Embora seja muitas vezes imperceptível, a verdade é que todos os edifícios acabam por necessitar de manutenção e é importante fazê-la antes que a performance seja afetada e comece a exigir gastos avultados.
Por isso, é importante ter uma manutenção recorrente, não apenas uma preocupação no momento de construção. Sejam simples cuidados com a pintura ou, por exemplo, manutenções mais profundas do sistema elétrico, o essencial é ter a garantia constante de que tudo está a funcionar como é suposto e que a produtividade e segurança do edifício não são afetadas. Só assim será possível evitar problemas mais críticos futuramente.
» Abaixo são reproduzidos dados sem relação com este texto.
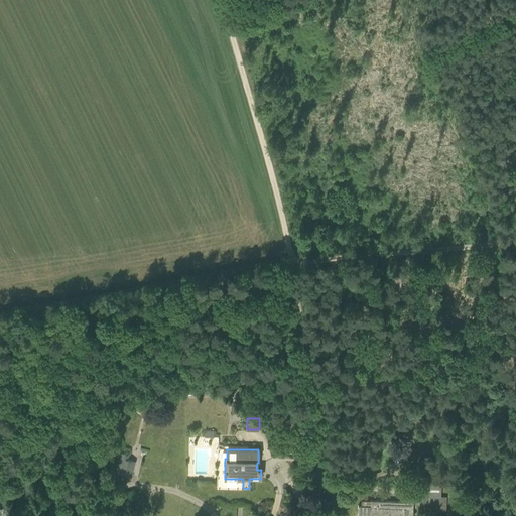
[(118,474),(131,477),(135,462),(127,460),(128,455),(122,454),(118,474)]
Três métodos de manutenção do edifício
Manutenção preventiva: este tipo de manutenção é realizado antes da necessidade de qualquer reparo. Ou seja, são realizadas inspeções de forma constante, de modo a avaliar o estado e a performance de todas as instalações e equipamentos presentes no edifício.
Manutenção preditiva: neste caso, a manutenção apenas é iniciada aquando da necessidade de reparos e, a partir daí, o problema em questão começa a ser acompanhado e avaliado de forma recorrente, para evitar novos problemas e garantir a sua devida produtividade.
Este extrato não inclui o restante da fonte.